Exercise text –
+===+
Table of contents
Main characteristics and design philosophy
F-TTA0 is a completely new architecture, based loosely on the work
previously done by groups researching the general TTA concept and previous
work on other F-CPU architecture proposals, but otherwise completely
independent of any other architecture. The basic idea of the proposed
TTA is to simplify the hardware as much as possible while still providing
maximum generality and parallelism. This is facilitated by the use of a
TTA, which effectively exposes more of the pipeline to the software, and
allows many of the instruction scheduling and control operations to be
performed by the compiler instead of the hardware. Unfortunately, this
also creates certain difficulties in terms of requiring that the compiler
know many details of the internal architecture, and eliminating these
dependencies often forces a less optimistic approach to execution
(instruction reordering at run time is impossible with current techniques,
for example). However, the use of a TTA does allow greater thread-level
parallelism when combined with SMT techniques, which should help
compensate for the reduced ILP. Consequently, the F-TTA0 will be an SMT
architecture.
In order to support SMT, the F-TTA0 will be capable of storing
information for multiple contexts on-chip. These contexts will have
separate external and internal representations; that is, contexts may not
be identified in hardware by the OS-defined PID, TID, etc. Whenever an
instruction generates a bus transaction, control signals on the bus will
indicate which context is issuing the instruction, so that functional
units may act accordingly.
The F-TTA0 is composed of several different functional units, grouped into
two categories: control units and execution units. Execution units are the
obvious case: adders, FPUs, and the like; the things that actually DO the
computation. Control units include the hardware that does the more obvious
control activities such as instruction fetch, but also things like the
register file. These units will be covered in more detail in later
chapters. All functional units, control or execution, will be connected
by one or more busses (one per move instruction in the instruction word).
Constants will be implemented as words in the instruction stream. One
read-only address will be used as a constant generator; any reads from
this address will cause the instruction fetch unit to place the data
in the next instruction word in the stream onto the bus as a constant.
Instructions and encoding
The F-TTA0 will not use traditional instructions. As a TTA, it will
have only one instruction: move. "Instructions" will consist of four
overhead bits and two six-bit addresses: source and destination. This
will result in 16-bit move instructions, which will be grouped to allow
multiple move executions in a single cycle, making the F-TTA0 pseudo-VLIW.
The four overhead bits will be grouped into two conditional cancellation
bits and two operand size bits, covered below.
Instruction words can be any length, depending on the capabilities
of the control units. An F-TTA0 implementation requiring minimal die
space could even issue a single move per cycle, at the expense (obviously)
of very low performance.
+===+
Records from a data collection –
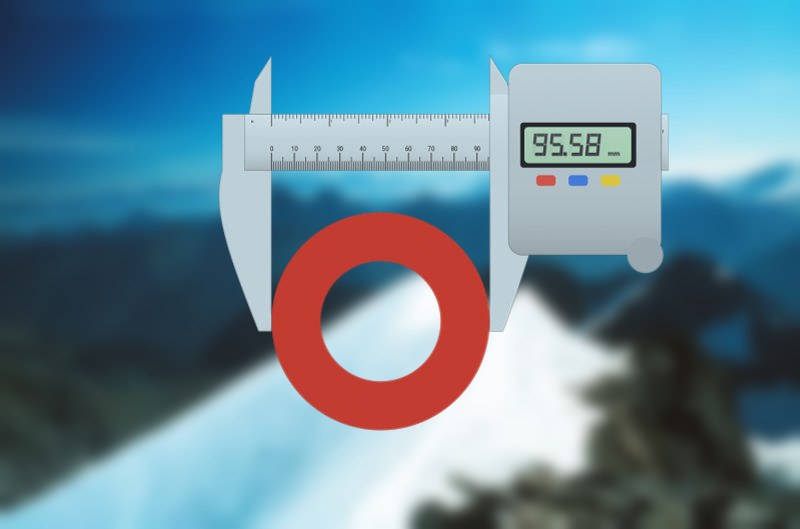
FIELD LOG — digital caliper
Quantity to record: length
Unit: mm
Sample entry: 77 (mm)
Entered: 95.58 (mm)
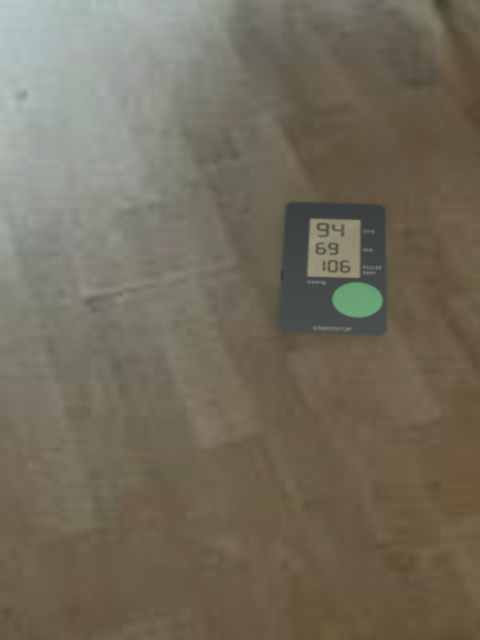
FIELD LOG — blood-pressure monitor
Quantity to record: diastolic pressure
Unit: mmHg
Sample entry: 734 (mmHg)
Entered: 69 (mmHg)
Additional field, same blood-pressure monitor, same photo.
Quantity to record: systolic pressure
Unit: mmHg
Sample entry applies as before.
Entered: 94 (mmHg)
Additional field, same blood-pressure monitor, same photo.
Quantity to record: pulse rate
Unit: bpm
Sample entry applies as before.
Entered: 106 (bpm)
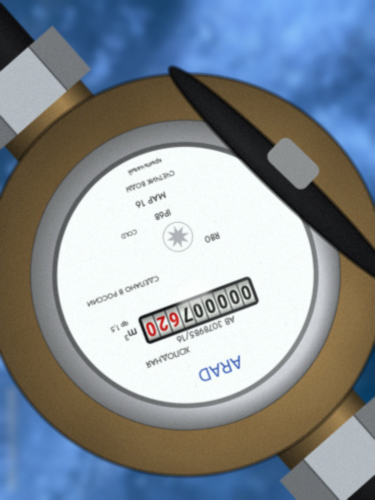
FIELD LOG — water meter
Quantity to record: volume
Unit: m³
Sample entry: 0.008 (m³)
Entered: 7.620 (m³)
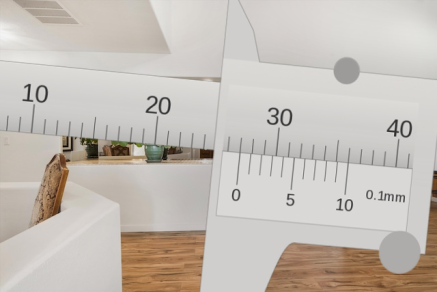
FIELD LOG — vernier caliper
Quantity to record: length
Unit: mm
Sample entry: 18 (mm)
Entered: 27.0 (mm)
+===+
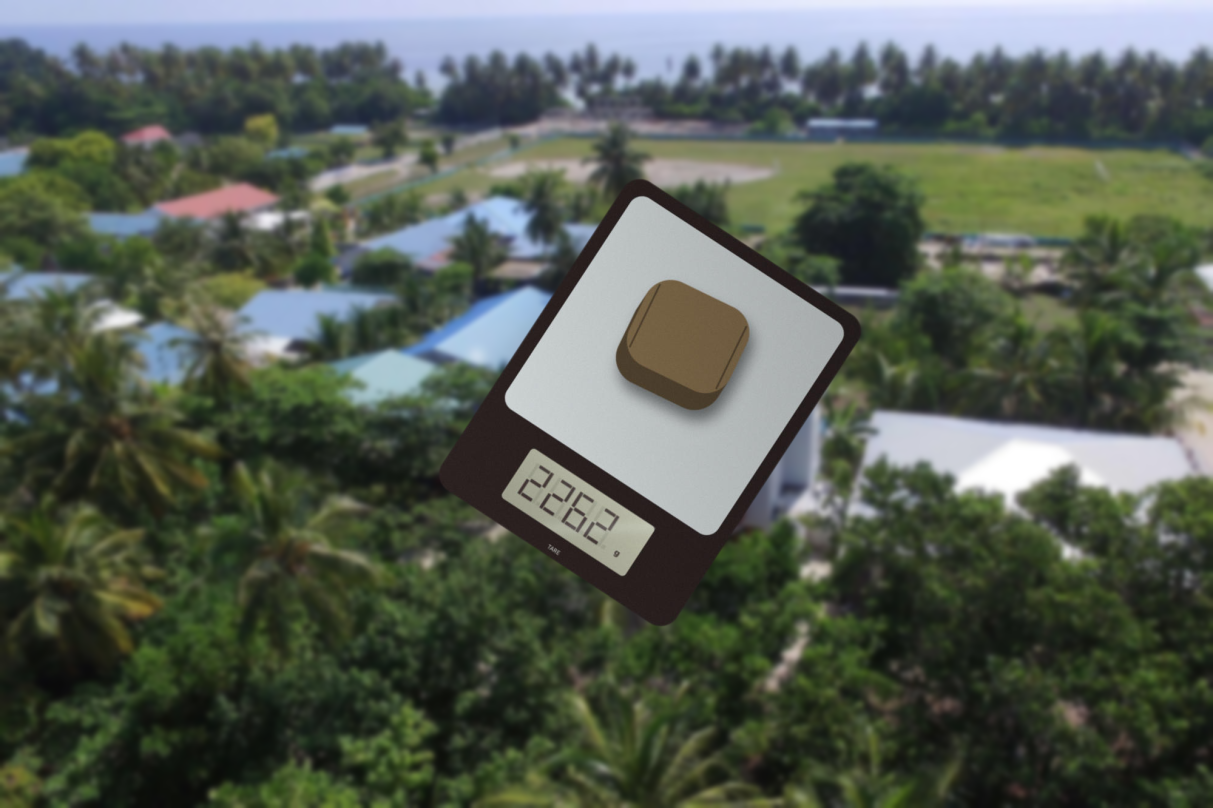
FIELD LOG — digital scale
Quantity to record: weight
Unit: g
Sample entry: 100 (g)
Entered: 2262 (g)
+===+
Tasks –
1. In the F-TTA0 architecture text, what size in bits will each move instruction be?
2. In the records, repeat the lines between the one holding "FIELD LOG — digital scale" and the one holding "Entered: 2262 (g)", inclusive, keeping each line unchanged.

Answers to this exercise –
1. Each move instruction will be 16 bits.

2.
FIELD LOG — digital scale
Quantity to record: weight
Unit: g
Sample entry: 100 (g)
Entered: 2262 (g)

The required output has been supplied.